─── DATA BLOCK
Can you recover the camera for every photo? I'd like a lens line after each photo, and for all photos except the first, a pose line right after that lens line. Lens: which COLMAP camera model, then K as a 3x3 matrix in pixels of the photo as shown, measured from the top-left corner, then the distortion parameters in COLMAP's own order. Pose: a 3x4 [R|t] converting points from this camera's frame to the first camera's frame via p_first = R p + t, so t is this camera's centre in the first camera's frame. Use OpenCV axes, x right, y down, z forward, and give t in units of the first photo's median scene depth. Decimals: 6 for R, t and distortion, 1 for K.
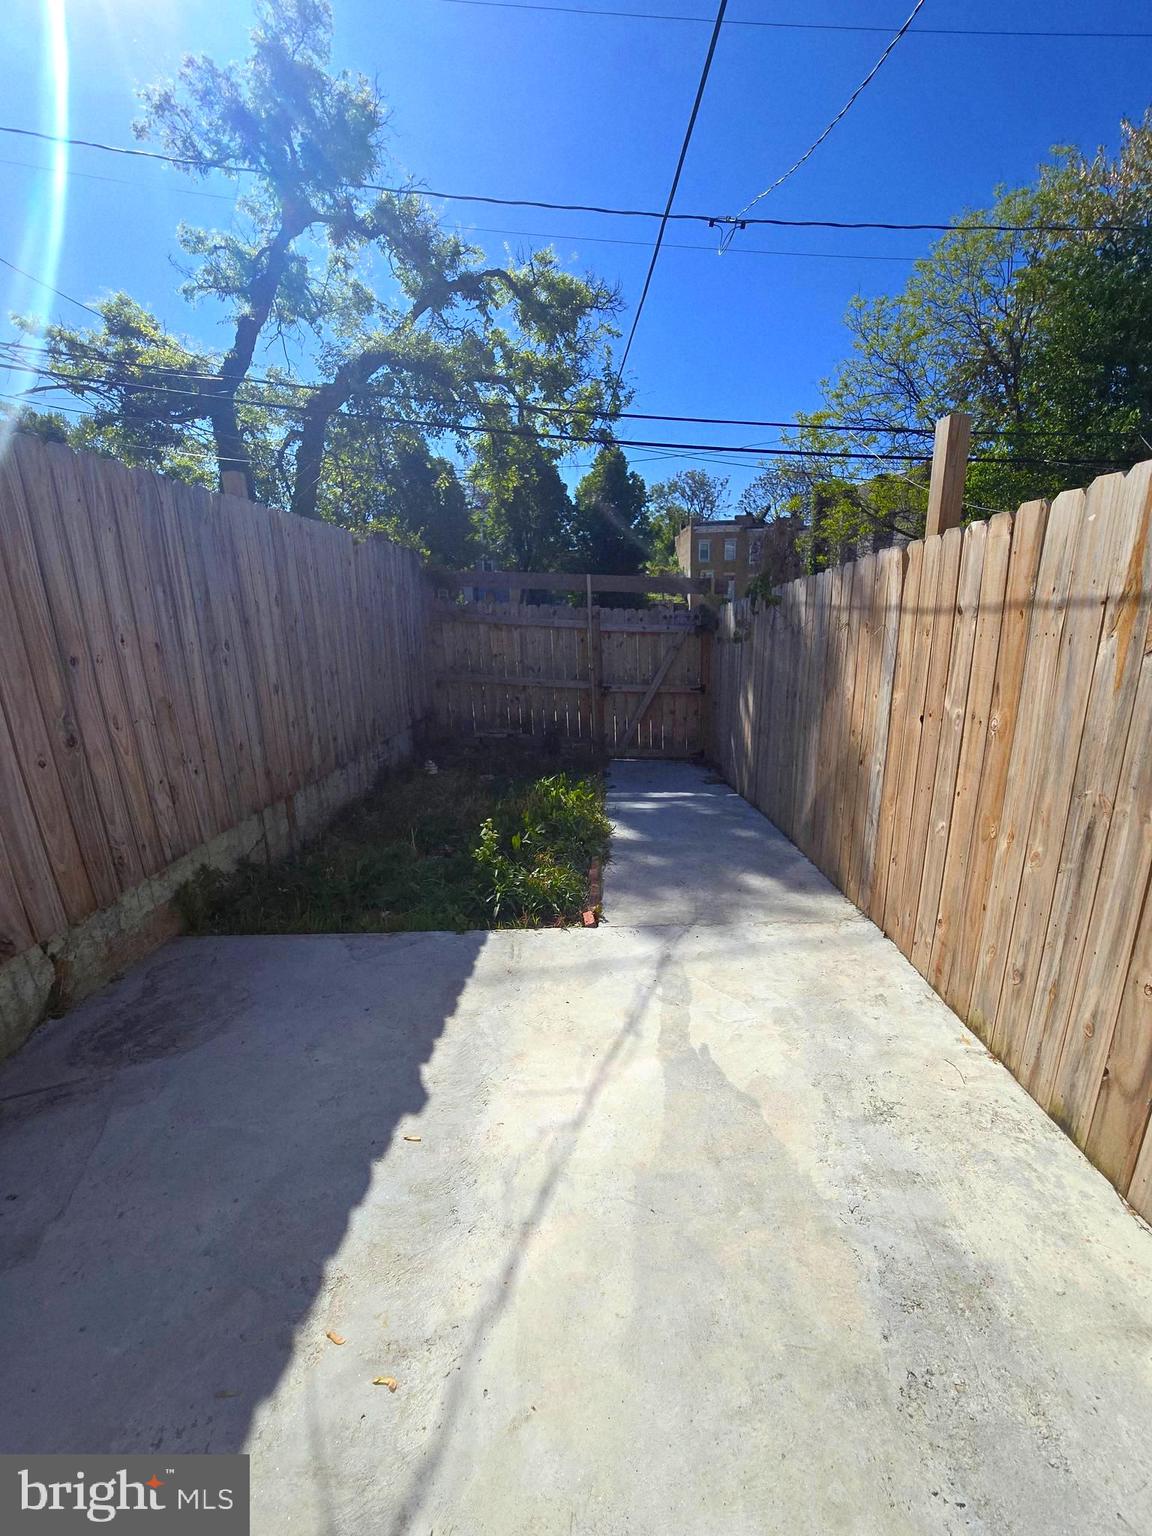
lens RADIAL K [[632.2, 0, 571.6], [0, 632.2, 769.1], [0, 0, 1]] dist [-0.001410, 0.000929]
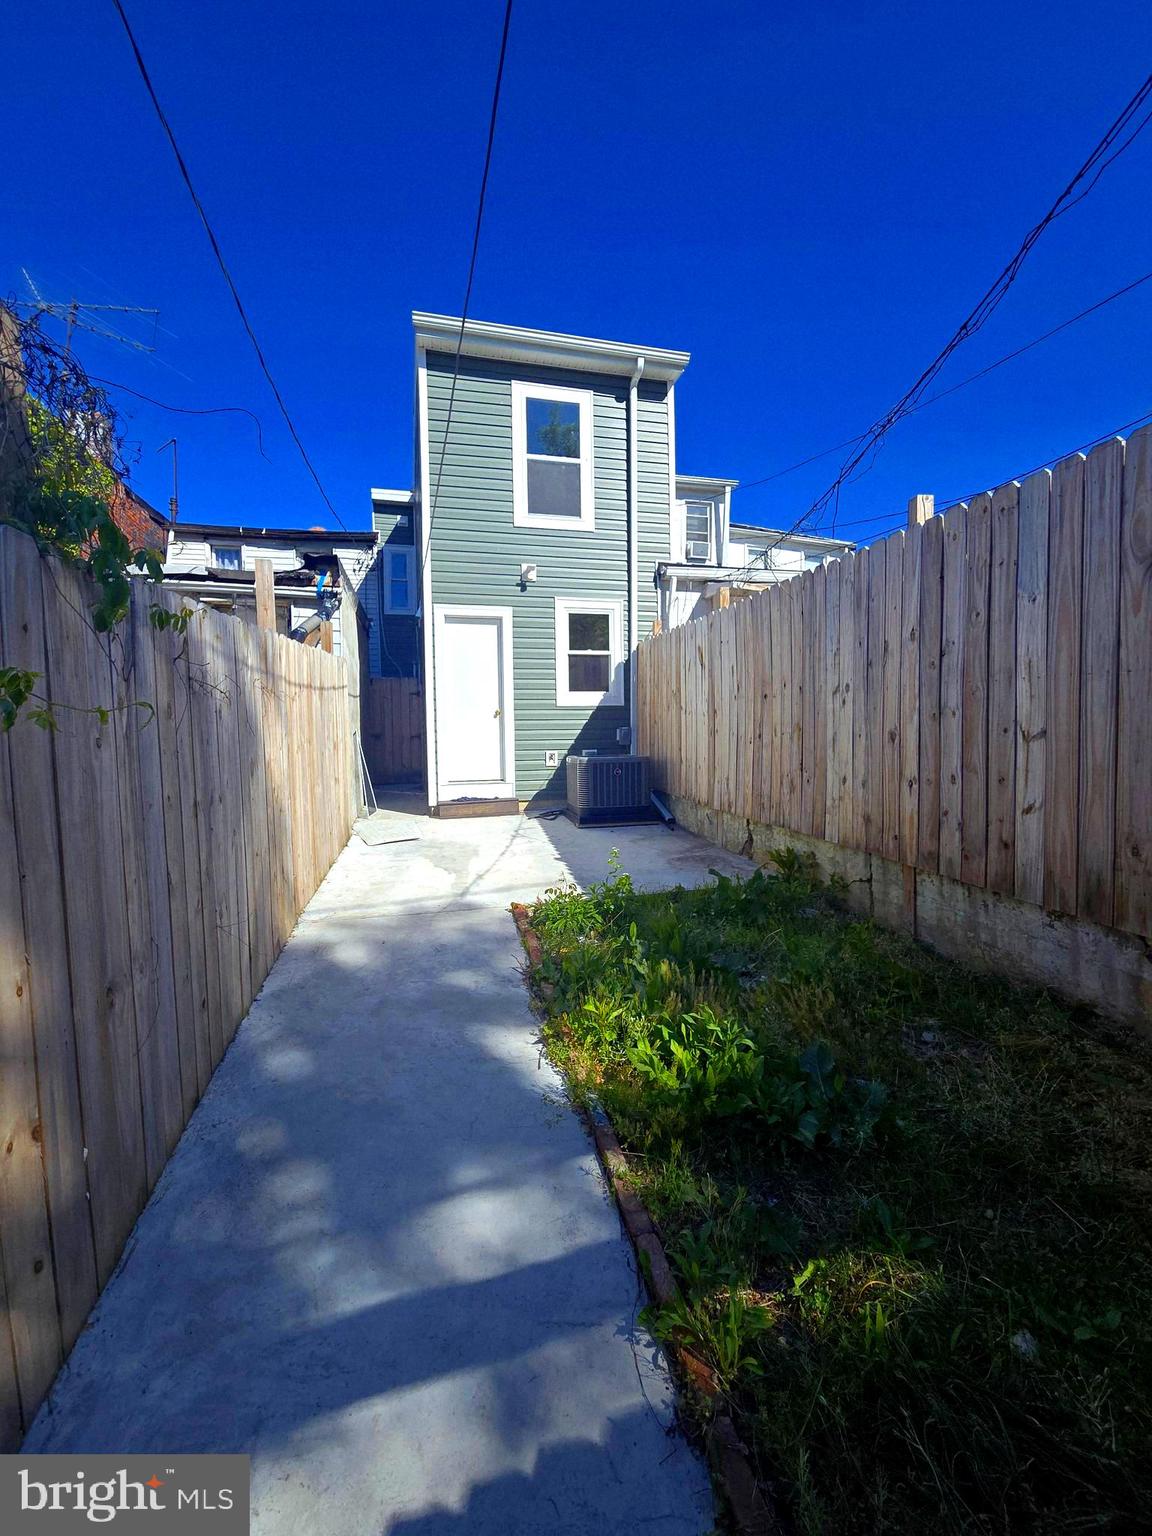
lens RADIAL K [[632.2, 0, 571.6], [0, 632.2, 769.1], [0, 0, 1]] dist [-0.001410, 0.000929]
pose [[-0.963243, 0.066041, -0.260386, 0.208768], [-0.018308, 0.950916, 0.308906, -0.375283], [0.268006, 0.302319, -0.914755, 1.839441]]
──────
▶ _WORK TASK_
Please format all of the material above as a two-column CSV headed instruction and output, one row per text-and-answer pair. Put each text and each answer in a single quoted field with line breaks changed to spaces, and omit the pictures.

▶ _RESPONSE_
instruction,output
"Can you recover the camera for every photo? I'd like a lens line after each photo, and for all photos except the first, a pose line right after that lens line. Lens: which COLMAP camera model, then K as a 3x3 matrix in pixels of the photo as shown, measured from the top-left corner, then the distortion parameters in COLMAP's own order. Pose: a 3x4 [R|t] converting points from this camera's frame to the first camera's frame via p_first = R p + t, so t is this camera's centre in the first camera's frame. Use OpenCV axes, x right, y down, z forward, and give t in units of the first photo's median scene depth. Decimals: 6 for R, t and distortion, 1 for K.","lens RADIAL K [[632.2, 0, 571.6], [0, 632.2, 769.1], [0, 0, 1]] dist [-0.001410, 0.000929] lens RADIAL K [[632.2, 0, 571.6], [0, 632.2, 769.1], [0, 0, 1]] dist [-0.001410, 0.000929] pose [[-0.963243, 0.066041, -0.260386, 0.208768], [-0.018308, 0.950916, 0.308906, -0.375283], [0.268006, 0.302319, -0.914755, 1.839441]]"